A. Sarah Yearsley says: Winter can be such a magical time of the year for a wedding, especially around Christmas. When it comes to designing a showstopper wedding cake there's so much inspiration to draw on during this time of the year! I tend to think of the colours and textures used for decorating Christmas trees. Gone are the days of clashing baubles, tinsel and novelty decorations. I'm thinking deep reds and greens with berries and gold, jewel tones with gold leaf, or silver with frosty white and glitter.
I made a wedding cake last year that would fit in perfectly with a white winter wonderland theme. This cake had tiers of varying textures, using icing-like material, pearls and silver lustres to add a sheen, all finished off with a ruffle ball on the top to bring more height. Another idea is to add sugar flowers, which can be made to match your bouquet and can look amazing with the addition of some berries and frosted pinecones. To personalise your cake, why not add your names or initials with a bit of metallic gold or silver?

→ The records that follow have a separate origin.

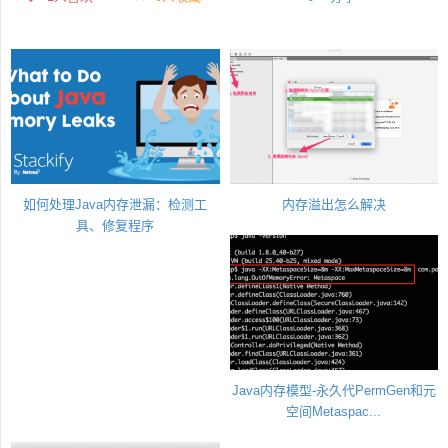
如何处理Java内存泄漏：检测工
内存溢出怎么解决
具、修复程序
Java内存模型-永久代PermGen和元
空间Metaspac...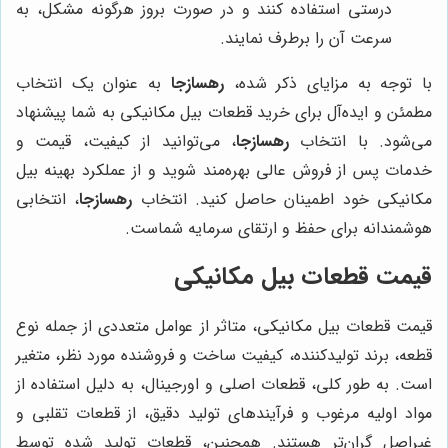
درستی استفاده کنند و در صورت بروز هرگونه مشکل، به
سرعت آن را برطرف نمایند.
با توجه به مزایای ذکر شده،
رهسازجا
به عنوان یک انتخاب
مطمئن و ایده‌آل برای خرید قطعات بیل مکانیکی به شما پیشنهاد
می‌شود. با انتخاب
رهسازجا
، می‌توانید از کیفیت، قیمت و
خدمات پس از فروش عالی بهره‌مند شوید و از عملکرد بهینه بیل
مکانیکی خود اطمینان حاصل کنید. انتخاب
رهسازجا
، انتخابی
هوشمندانه برای حفظ و ارتقای سرمایه شماست.
قیمت قطعات بیل مکانیکی
قیمت قطعات بیل مکانیکی، متاثر از عوامل متعددی از جمله نوع
قطعه، برند تولیدکننده، کیفیت ساخت و فروشنده مورد نظر، متغیر
است. به طور کلی، قطعات اصلی و اورجینال، به دلیل استفاده از
مواد اولیه مرغوب و فرآیندهای تولید دقیق، از قطعات تقلبی و
غیراصل گران‌تر هستند. همچنین، قطعات تولید شده توسط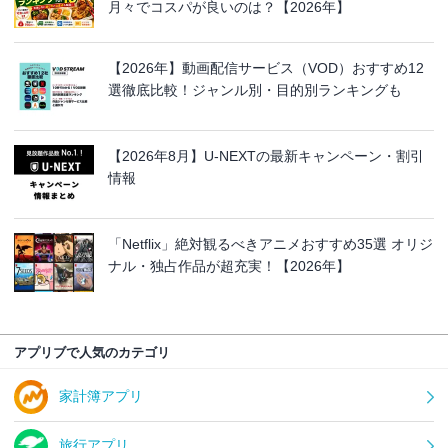
月々でコスパが良いのは？【2026年】
【2026年】動画配信サービス（VOD）おすすめ12
選徹底比較！ジャンル別・目的別ランキングも
【2026年8月】U-NEXTの最新キャンペーン・割引
情報
「Netflix」絶対観るべきアニメおすすめ35選 オリジ
ナル・独占作品が超充実！【2026年】
アプリブで人気のカテゴリ
家計簿アプリ
旅行アプリ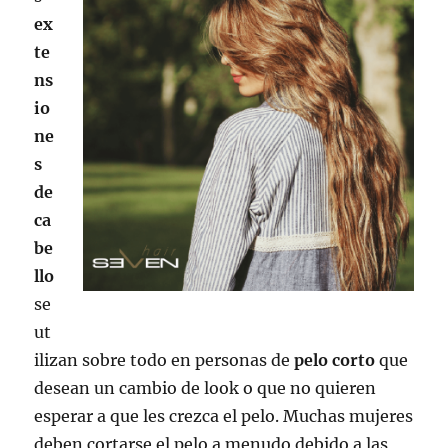
ex
te
ns
io
ne
s
de
ca
be
llo
se
ut
ilizan sobre todo en personas de
pelo corto
que
desean un cambio de look o que no quieren
esperar a que les crezca el pelo. Muchas mujeres
deben cortarse el pelo a menudo debido a las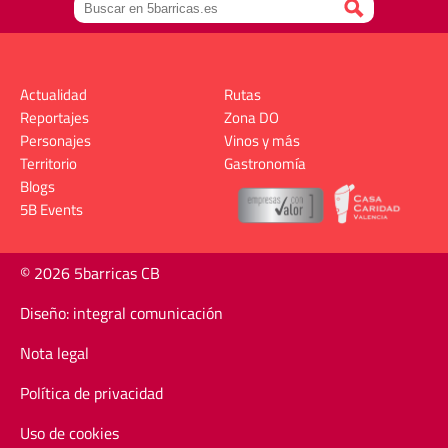
Actualidad
Rutas
Reportajes
Zona DO
Personajes
Vinos y más
Territorio
Gastronomía
Blogs
5B Events
© 2026 5barricas CB
Diseño: integral comunicación
Nota legal
Política de privacidad
Uso de cookies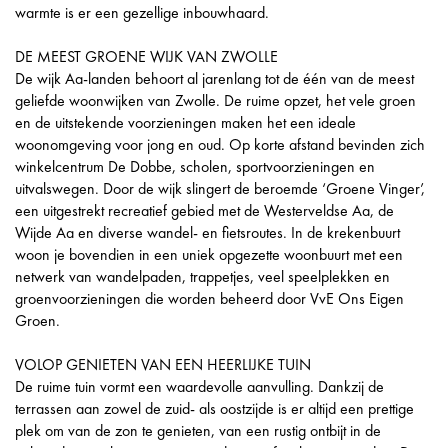
warmte is er een gezellige inbouwhaard.
DE MEEST GROENE WIJK VAN ZWOLLE
De wijk Aa-landen behoort al jarenlang tot de één van de meest
geliefde woonwijken van Zwolle. De ruime opzet, het vele groen
en de uitstekende voorzieningen maken het een ideale
woonomgeving voor jong en oud. Op korte afstand bevinden zich
winkelcentrum De Dobbe, scholen, sportvoorzieningen en
uitvalswegen. Door de wijk slingert de beroemde ‘Groene Vinger’,
een uitgestrekt recreatief gebied met de Westerveldse Aa, de
Wijde Aa en diverse wandel- en fietsroutes. In de krekenbuurt
woon je bovendien in een uniek opgezette woonbuurt met een
netwerk van wandelpaden, trappetjes, veel speelplekken en
groenvoorzieningen die worden beheerd door VvE Ons Eigen
Groen.
VOLOP GENIETEN VAN EEN HEERLIJKE TUIN
De ruime tuin vormt een waardevolle aanvulling. Dankzij de
terrassen aan zowel de zuid- als oostzijde is er altijd een prettige
plek om van de zon te genieten, van een rustig ontbijt in de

Winter can also be reflected in the flavours you choose for your big-day bake. Rich fruit cake is an obvious one, but think of indulgent desserts like sticky toffee pudding or chocolate orange brownie.
Sarah Yearsley, Cheshire Wedding Cakes
Q. We both have a sweet tooth, but aren't fans of traditional wedding cake. What can you suggest as an alternative?
A. Nicola Thomas says: A macaron tower is the perfect alternative to a traditional wedding cake, providing an unusual and beautiful centrepiece. You can choose to have your macarons all one colour, include hand-painted details, or even opt for a multi-shade ombré effect running up the height of the tower. As each one is no more than a mouthful or two, why not play around with the flavours too - they can all be the same or you can decide between a wide variety of tastes, such as salted caramel, raspberry, pistachio, coffee, vanilla, chocolate or honey – there are so many possibilities!
If you'd still like to include a traditional element to your tower, why not top it with an iced cake? Not only does it give you the opportunity for fabulous cake cutting photographs, but you also get the best of both worlds. If you'd like to add a little more decoration, they can look fabulous festooned with fresh flowers, or equally stunning topped with a single statement sugar bloom.